> _Problem 1_
In the rows, rewrite the lines from the line with "Z zebranego w sprawie" to the line with "Z ustaleń dokonanych", swapping "formularza" for "kwestionariusza" and keeping everything else the same. Return only those lines.

**** Document extract

Bulkhead Pattern

Overview

The bulkhead pattern isolates resources to prevent failures from cascading. Like ship compartments that contain flooding, bulkheads limit the blast radius of failures by partitioning resources.

Key Concepts

Bulkhead Types

┌─────────────────────────────────────────────────────────────┐
│                    Bulkhead Patterns                         │
├─────────────────────────────────────────────────────────────┤
│                                                              │
│  1. Thread Pool Bulkhead:                                   │
│  ┌─────────────────────────────────────────────────────┐   │
│  │  Service A Pool (10 threads)   ████████████         │   │
│  │  Service B Pool (5 threads)    █████                │   │
│  │  Service C Pool (8 threads)    ████████             │   │
│  │                                                      │   │
│  │  If Service B is slow, only its 5 threads blocked   │   │
│  │  Services A and C continue unaffected               │   │
│  └─────────────────────────────────────────────────────┘   │
│                                                              │
│  2. Semaphore Bulkhead:                                     │
│  ┌─────────────────────────────────────────────────────┐   │
│  │  Permit count limits concurrent calls                │   │
│  │                                                      │   │
│  │  Semaphore(5) ──▶ [■][■][■][□][□]                  │   │
│  │                    ▲           ▲                     │   │
│  │                3 acquired    2 available            │   │
│  │                                                      │   │
│  │  Lighter weight than thread pools                   │   │
│  │  Uses caller's thread                               │   │
│  └─────────────────────────────────────────────────────┘   │
│                                                              │
│  3. Partition Bulkhead:                                     │
│  ┌─────────────────────────────────────────────────────┐   │
│  │  Tenant A ──▶ [Instance 1, Instance 2]              │   │
│  │  Tenant B ──▶ [Instance 3, Instance 4]              │   │
│  │  Tenant C ──▶ [Instance 5, Instance 6]              │   │
│  │                                                      │   │
│  │  Noisy neighbor in Tenant A doesn't affect B or C   │   │
│  └─────────────────────────────────────────────────────┘   │
│                                                              │
│  When to Use Which:                                         │
│  • Thread Pool: Need isolation + timeout                    │
│  • Semaphore: Lighter weight, caller-thread execution      │
│  • Partition: Multi-tenant, blast radius control            │
│                                                              │
└─────────────────────────────────────────────────────────────┘

Best Practices

1. Size Based on Expected Load

Analyze traffic patterns to size bulkheads appropriately.

********
**** Raw data

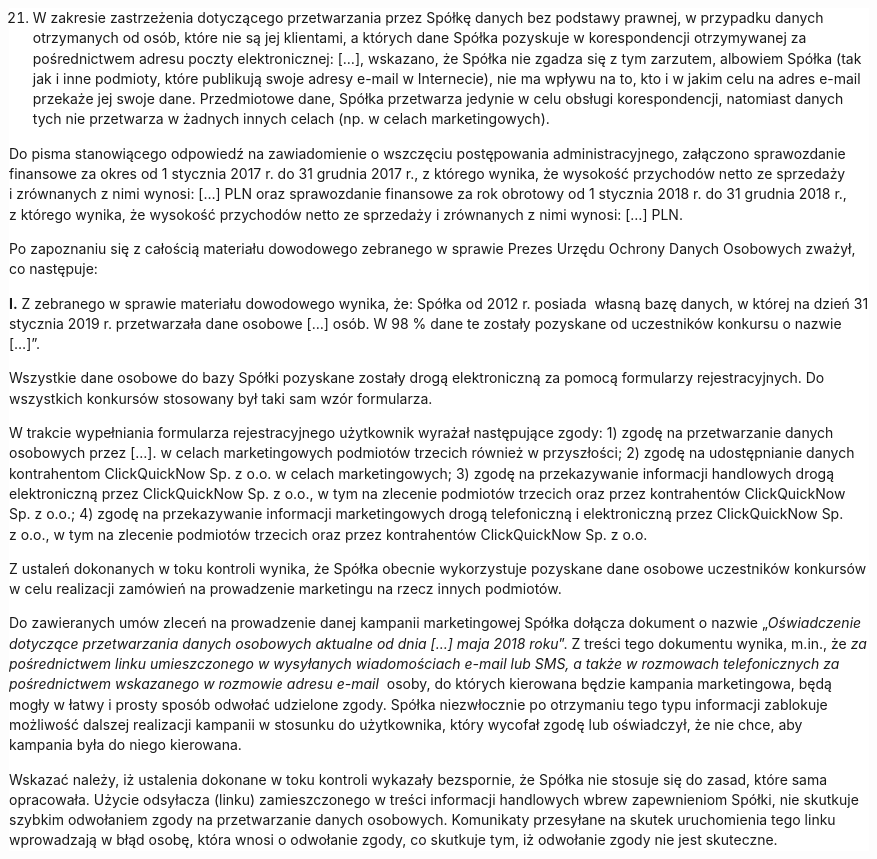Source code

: 
21. W zakresie zastrzeżenia dotyczącego przetwarzania przez Spółkę danych bez podstawy prawnej, w przypadku danych otrzymanych od osób, które nie są jej klientami, a których dane Spółka pozyskuje w korespondencji otrzymywanej za pośrednictwem adresu poczty elektronicznej: […], wskazano, że Spółka nie zgadza się z tym zarzutem, albowiem Spółka (tak jak i inne podmioty, które publikują swoje adresy e-mail w Internecie), nie ma wpływu na to, kto i w jakim celu na adres e-mail przekaże jej swoje dane. Przedmiotowe dane, Spółka przetwarza jedynie w celu obsługi korespondencji, natomiast danych tych nie przetwarza w żadnych innych celach (np. w celach marketingowych).


Do pisma stanowiącego odpowiedź na zawiadomienie o wszczęciu postępowania administracyjnego, załączono sprawozdanie finansowe za okres od 1 stycznia 2017 r. do 31 grudnia 2017 r., z którego wynika, że wysokość przychodów netto ze sprzedaży i zrównanych z nimi wynosi: […] PLN oraz sprawozdanie finansowe za rok obrotowy od 1 stycznia 2018 r. do 31 grudnia 2018 r., z którego wynika, że wysokość przychodów netto ze sprzedaży i zrównanych z nimi wynosi: […] PLN. 


Po zapoznaniu się z całością materiału dowodowego zebranego w sprawie Prezes Urzędu Ochrony Danych Osobowych zważył, co następuje:


**I.** Z zebranego w sprawie materiału dowodowego wynika, że: Spółka od 2012 r. posiada  własną bazę danych, w której na dzień 31 stycznia 2019 r. przetwarzała dane osobowe […] osób. W 98 % dane te zostały pozyskane od uczestników konkursu o nazwie […]”.


Wszystkie dane osobowe do bazy Spółki pozyskane zostały drogą elektroniczną za pomocą formularzy rejestracyjnych. Do wszystkich konkursów stosowany był taki sam wzór formularza.


W trakcie wypełniania formularza rejestracyjnego użytkownik wyrażał następujące zgody: 1) zgodę na przetwarzanie danych osobowych przez […]. w celach marketingowych podmiotów trzecich również w przyszłości; 2) zgodę na udostępnianie danych kontrahentom ClickQuickNow Sp. z o.o. w celach marketingowych; 3) zgodę na przekazywanie informacji handlowych drogą elektroniczną przez ClickQuickNow Sp. z o.o., w tym na zlecenie podmiotów trzecich oraz przez kontrahentów ClickQuickNow Sp. z o.o.; 4) zgodę na przekazywanie informacji marketingowych drogą telefoniczną i elektroniczną przez ClickQuickNow Sp. z o.o., w tym na zlecenie podmiotów trzecich oraz przez kontrahentów ClickQuickNow Sp. z o.o.


Z ustaleń dokonanych w toku kontroli wynika, że Spółka obecnie wykorzystuje pozyskane dane osobowe uczestników konkursów w celu realizacji zamówień na prowadzenie marketingu na rzecz innych podmiotów.


Do zawieranych umów zleceń na prowadzenie danej kampanii marketingowej Spółka dołącza dokument o nazwie „*Oświadczenie dotyczące przetwarzania danych osobowych aktualne od dnia […] maja 2018 roku*”. Z treści tego dokumentu wynika, m.in., że *za pośrednictwem linku umieszczonego w wysyłanych wiadomościach e-mail lub SMS, a także w rozmowach telefonicznych za pośrednictwem wskazanego w rozmowie adresu e-mail*  osoby, do których kierowana będzie kampania marketingowa, będą mogły w łatwy i prosty sposób odwołać udzielone zgody. Spółka niezwłocznie po otrzymaniu tego typu informacji zablokuje możliwość dalszej realizacji kampanii w stosunku do użytkownika, który wycofał zgodę lub oświadczył, że nie chce, aby kampania była do niego kierowana.


Wskazać należy, iż ustalenia dokonane w toku kontroli wykazały bezspornie, że Spółka nie stosuje się do zasad, które sama opracowała. Użycie odsyłacza (linku) zamieszczonego w treści informacji handlowych wbrew zapewnieniom Spółki, nie skutkuje szybkim odwołaniem zgody na przetwarzanie danych osobowych. Komunikaty przesyłane na skutek uruchomienia tego linku wprowadzają w błąd osobę, która wnosi o odwołanie zgody, co skutkuje tym, iż odwołanie zgody nie jest skuteczne.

********

> _Problem 2_
Pick up the text on the bulkhead pattern after its last sentence and keep writing.

> _Final answer 1_
**I.** Z zebranego w sprawie materiału dowodowego wynika, że: Spółka od 2012 r. posiada  własną bazę danych, w której na dzień 31 stycznia 2019 r. przetwarzała dane osobowe […] osób. W 98 % dane te zostały pozyskane od uczestników konkursu o nazwie […]”.


Wszystkie dane osobowe do bazy Spółki pozyskane zostały drogą elektroniczną za pomocą formularzy rejestracyjnych. Do wszystkich konkursów stosowany był taki sam wzór kwestionariusza.


W trakcie wypełniania kwestionariusza rejestracyjnego użytkownik wyrażał następujące zgody: 1) zgodę na przetwarzanie danych osobowych przez […]. w celach marketingowych podmiotów trzecich również w przyszłości; 2) zgodę na udostępnianie danych kontrahentom ClickQuickNow Sp. z o.o. w celach marketingowych; 3) zgodę na przekazywanie informacji handlowych drogą elektroniczną przez ClickQuickNow Sp. z o.o., w tym na zlecenie podmiotów trzecich oraz przez kontrahentów ClickQuickNow Sp. z o.o.; 4) zgodę na przekazywanie informacji marketingowych drogą telefoniczną i elektroniczną przez ClickQuickNow Sp. z o.o., w tym na zlecenie podmiotów trzecich oraz przez kontrahentów ClickQuickNow Sp. z o.o.


Z ustaleń dokonanych w toku kontroli wynika, że Spółka obecnie wykorzystuje pozyskane dane osobowe uczestników konkursów w celu realizacji zamówień na prowadzenie marketingu na rzecz innych podmiotów.

> _Final answer 2_
2. Monitor Queue Depths

Alert when queues approach capacity.

3. Use Timeouts with Thread Pools

Prevent thread starvation from slow calls.

4. Different Bulkheads for Critical Services

Protect critical paths with dedicated resources.

5. Consider Rejection Handling

Define what happens when bulkhead is full.

Code Examples

Example 1: Thread Pool Bulkhead

@Configuration
public class BulkheadConfig {
    
    @Bean
    public ThreadPoolBulkheadRegistry threadPoolBulkheadRegistry() {
        ThreadPoolBulkheadConfig defaultConfig = ThreadPoolBulkheadConfig.custom()
            .maxThreadPoolSize(10)
            .coreThreadPoolSize(5)
            .queueCapacity(20)
            .keepAliveDuration(Duration.ofSeconds(60))
            .writableStackTraceEnabled(true)
            .build();
        
        ThreadPoolBulkheadRegistry registry = ThreadPoolBulkheadRegistry.of(defaultConfig);
        
        // High-priority service gets more resources
        registry.addConfiguration("high-priority",
            ThreadPoolBulkheadConfig.custom()
                .maxThreadPoolSize(20)
                .coreThreadPoolSize(10)
                .queueCapacity(50)
                .build()
        );
        
        // Low-priority service gets fewer resources
        registry.addConfiguration("low-priority",
            ThreadPoolBulkheadConfig.custom()
                .maxThreadPoolSize(5)
                .coreThreadPoolSize(2)
                .queueCapacity(10)
                .build()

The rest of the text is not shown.